F1世界選手権が開始された当時から継続して60年もの間参戦してきたのはフェラーリだけであり、F1の発展の貢献度は他のチームとは比べられないほど大きなものである。しかし、今回彼らの権威、影響力を持ってしてもモズレー会長を止めることはできないようだ。フェラーリはコスト削減策に対してマイナス思考であるわけでなく、今回の一方的なやり方に対して怒りを示している。フェラーリ側の意見はこうである。「コスト削減策が決議されたFIAの会議はもともと検討会であり、このような重要な案件がコンストラクターやチームの理解なしで決定したのはおかしい。」
このフェラーリの意見は正しいと感じた。フェラーリだけでなく来季の参戦に前向きでないチームも同じ考えではないかと考える。実際にマシンに乗ったり、レースを作ったりするのはドライバーやチームであるのだからルール変更をするのであれば彼らの同意は必須ではないだろうか。このような状況ではチームやドライバーに同情する人が多くいるかもしれない。しかし、そもそもF1自体が近年の環境問題や不況の流れとは全く反対の道を進んでいる点に疑問を感じ、世の中の風潮と逆を進むものであることを考えればこのコスト削減策を強行的に行うことで、それら矛盾点を考え直す機会にもなるのではないかと考える。
F1は、スポーツとビジネスが一体となっているきわめてまれな競技であり、そのマイナス面として数多くの事柄が政治的駆け引きに利用されてしまうことがある。私たちがどんな意見を言おうとも動かせる世界ではないかもしれない。スポーツマンシップを大事にするスポーツファンであればスポーツと商業の強い結びつきというのはできれば避けてほしいと願うかもしれないが、F1に限らず多額の資金があるからできるのがプロの世界である。しかし、スポーツに対して普段私たちが持っているイメージとは万人が参加し気軽にできるものではないだろうか。F1は最初からそのイメージとかけ離れたもので、資金がなければ始まらないスポーツである。F1は現代におけるスポーツと商業の強い結びつきを表す一つのシンボルとも言え、スポーツとビジネスとの関わり合いをどのように捉えるか考える上で一番わかりやすい世界であると感じた。ビジネスに支配されているスポーツをマイナスと捉えるだけでなくそれを一つの見方と捉えることでスポーツはもっと魅力的なものへと進化させることも可能ではないだろうか。このような種類のスポーツが存在することを知っておくことで新しいスポーツの捉え方ができると感じた。(MY)

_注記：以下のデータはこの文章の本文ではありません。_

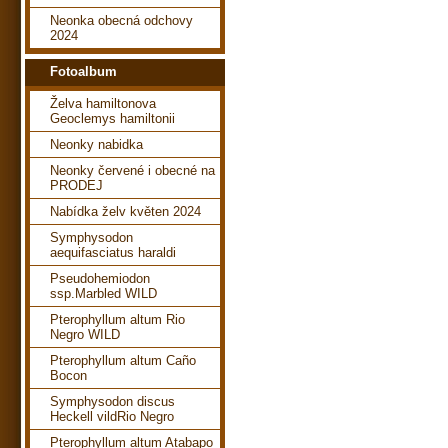
Neonka obecná odchovy
2024
Fotoalbum
Želva hamiltonova
Geoclemys hamiltonii
Neonky nabidka
Neonky červené i obecné na
PRODEJ
Nabídka želv květen 2024
Symphysodon
aequifasciatus haraldi
Pseudohemiodon
ssp.Marbled WILD
Pterophyllum altum Rio
Negro WILD
Pterophyllum altum Caño
Bocon
Symphysodon discus
Heckell vildRio Negro
Pterophyllum altum Atabapo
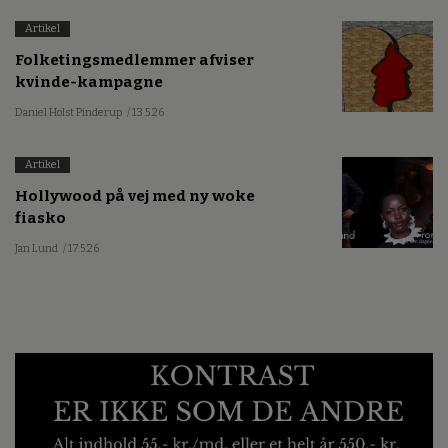
Artikel
Folketingsmedlemmer afviser
kvinde-kampagne
Daniel Holst Pinderup
/ 13.5.26
Artikel
Hollywood på vej med ny woke
fiasko
Jan Lund
/ 17.5.26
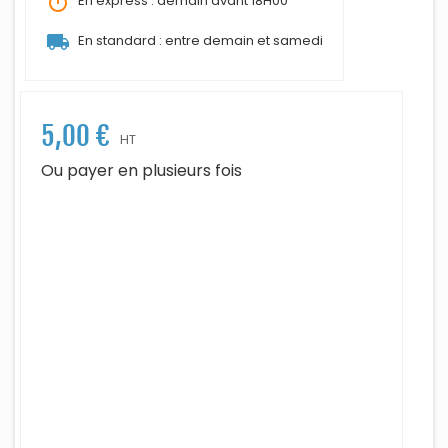
timer
En express : demain avant 18H00
local_shipping
En standard : entre demain et samedi
5,00 €
HT
Ou payer en plusieurs fois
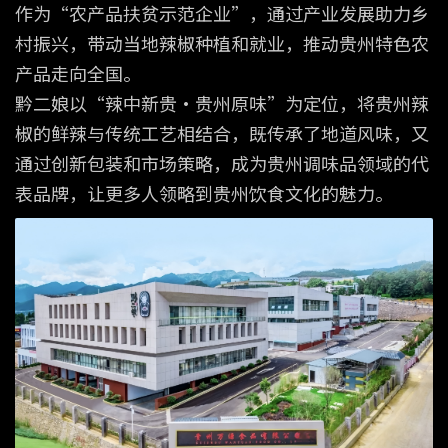
作为“农产品扶贫示范企业”，通过产业发展助力乡
村振兴，带动当地辣椒种植和就业，推动贵州特色农
产品走向全国。
黔二娘以“辣中新贵·贵州原味”为定位，将贵州辣
椒的鲜辣与传统工艺相结合，既传承了地道风味，又
通过创新包装和市场策略，成为贵州调味品领域的代
表品牌，让更多人领略到贵州饮食文化的魅力。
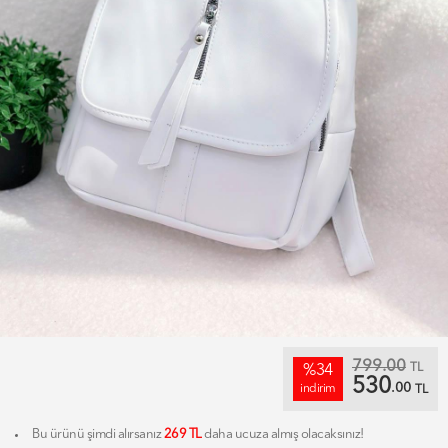
799.00
TL
%34
530
.00
indirim
TL
Bu ürünü şimdi alırsanız
269 TL
daha ucuza almış olacaksınız!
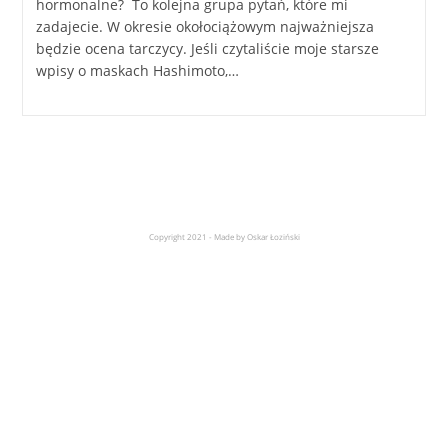
hormonalne? To kolejna grupa pytań, które mi
zadajecie. W okresie okołociążowym najważniejsza
będzie ocena tarczycy. Jeśli czytaliście moje starsze
wpisy o maskach Hashimoto,…
Copyright 2021 - Made by Oskar Łoziński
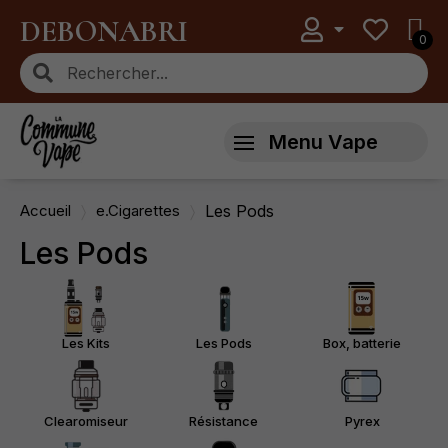
DEBONABRI
Menu Vape
Accueil
e.Cigarettes
Les Pods
Les Pods
Les Kits
Les Pods
Box, batterie
Clearomiseur
Résistance
Pyrex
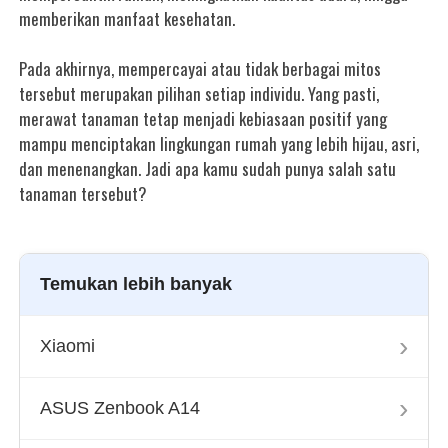
memberikan manfaat kesehatan.
Pada akhirnya, mempercayai atau tidak berbagai mitos
tersebut merupakan pilihan setiap individu. Yang pasti,
merawat tanaman tetap menjadi kebiasaan positif yang
mampu menciptakan lingkungan rumah yang lebih hijau, asri,
dan menenangkan. Jadi apa kamu sudah punya salah satu
tanaman tersebut?
Temukan lebih banyak
›
Xiaomi
›
ASUS Zenbook A14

※バジェットキャップ制…来季から導入しようとされている制度。マシン開発にかけられる費用を4000万ポンドに制限することでコストの削減を目指すもの。この制度を受けるチームは技術的な支援が受けられるメリットがある。受けないチームは技術的な支援が受けられないものの費用制限なくマシン開発することが許される。